[Start of Attachment]

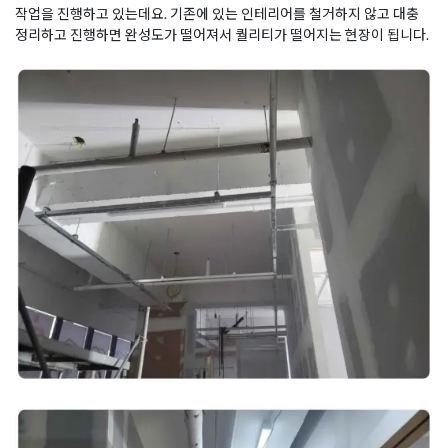
작업을 진행하고 있는데요. 기존에 있는 인테리어를 철거하지 않고 대충
정리하고 진행하면 완성도가 떨어져서 퀄리티가 떨어지는 현장이 됩니다.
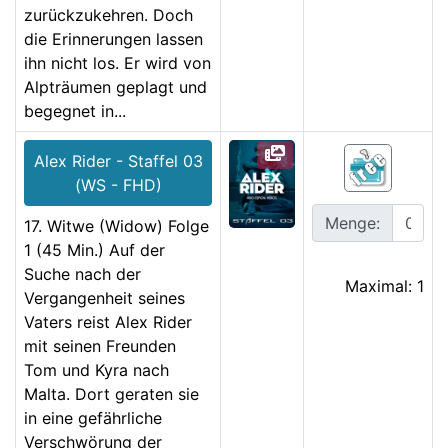
zurückzukehren. Doch
die Erinnerungen lassen
ihn nicht los. Er wird von
Alpträumen geplagt und
begegnet in...
Alex Rider - Staffel 03
(WS - FHD)
Menge:
17. Witwe (Widow) Folge
1 (45 Min.) Auf der
Suche nach der
Maximal: 1
Vergangenheit seines
Vaters reist Alex Rider
mit seinen Freunden
Tom und Kyra nach
Malta. Dort geraten sie
in eine gefährliche
Verschwörung der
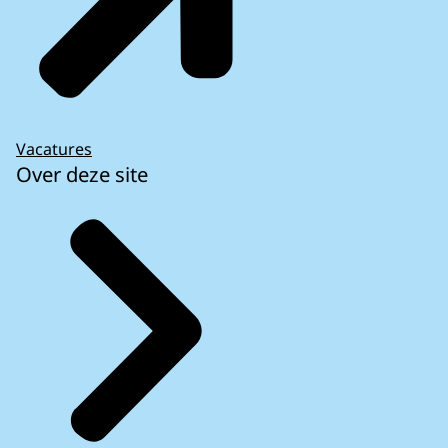
Vacatures
Over deze site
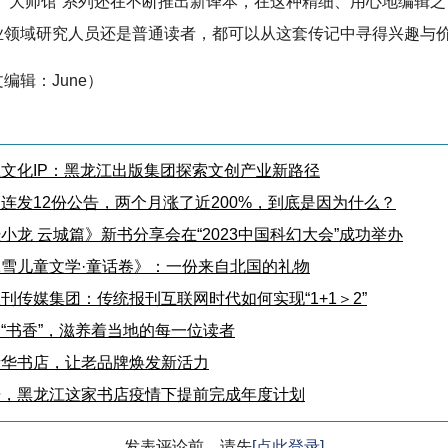
，“大师馆”系列还在不断推出新译本，在这种精细、用心地编辑
业领域研究人员还是普通读者，都可以从这套传记中寻得兴趣与
编辑：June）
文化IP：黑龙江出版集团探索文创产业新路径
连发12份公告，两个月涨了近200%，到底是因为什么？
小龙 云城篇》新书分享会在“2023中国科幻大会”成功举办
雪儿童文学·童话卷》：一份来自北国的礼物
刊传媒集团：传统报刊互联网时代如何实现“1+1＞2”
“书香”，滋养着当地的每一位读者
新华书店，让老品牌焕发新活力
舟，黑龙江这家书店疫情下提前完成年度计划
发表评论前，请先
[点此登录]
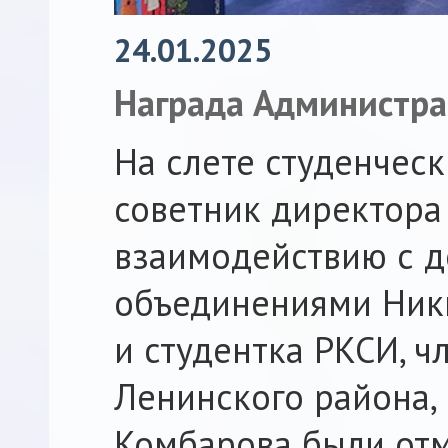
24.01.2025
Награда Администр
На слете студенчес
советник директора
взаимодействию с 
объединениями Ник
и студентка РКСИ, 
Ленинского района,
Комбарова были от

[End of Attachment]

Can you copy every line of text from the rows above without changing anything, leaving the pictures out?

작업을 진행하고 있는데요. 기존에 있는 인테리어를 철거하지 않고 대충
정리하고 진행하면 완성도가 떨어져서 퀄리티가 떨어지는 현장이 됩니다.
zurückzukehren. Doch
die Erinnerungen lassen
ihn nicht los. Er wird von
Alpträumen geplagt und
begegnet in...
Alex Rider - Staffel 03
(WS - FHD)
Menge:
17. Witwe (Widow) Folge
1 (45 Min.) Auf der
Suche nach der
Maximal: 1
Vergangenheit seines
Vaters reist Alex Rider
mit seinen Freunden
Tom und Kyra nach
Malta. Dort geraten sie
in eine gefährliche
Verschwörung der
Vacatures
Over deze site
，“大师馆”系列还在不断推出新译本，在这种精细、用心地编辑
业领域研究人员还是普通读者，都可以从这套传记中寻得兴趣与
编辑：June）
文化IP：黑龙江出版集团探索文创产业新路径
连发12份公告，两个月涨了近200%，到底是因为什么？
小龙 云城篇》新书分享会在“2023中国科幻大会”成功举办
雪儿童文学·童话卷》：一份来自北国的礼物
刊传媒集团：传统报刊互联网时代如何实现“1+1＞2”
“书香”，滋养着当地的每一位读者
新华书店，让老品牌焕发新活力
舟，黑龙江这家书店疫情下提前完成年度计划
发表评论前，请先
[点此登录]
24.01.2025
Награда Администр
На слете студенчес
советник директора
взаимодействию с 
объединениями Ник
и студентка РКСИ, 
Ленинского района,
Комбарова были от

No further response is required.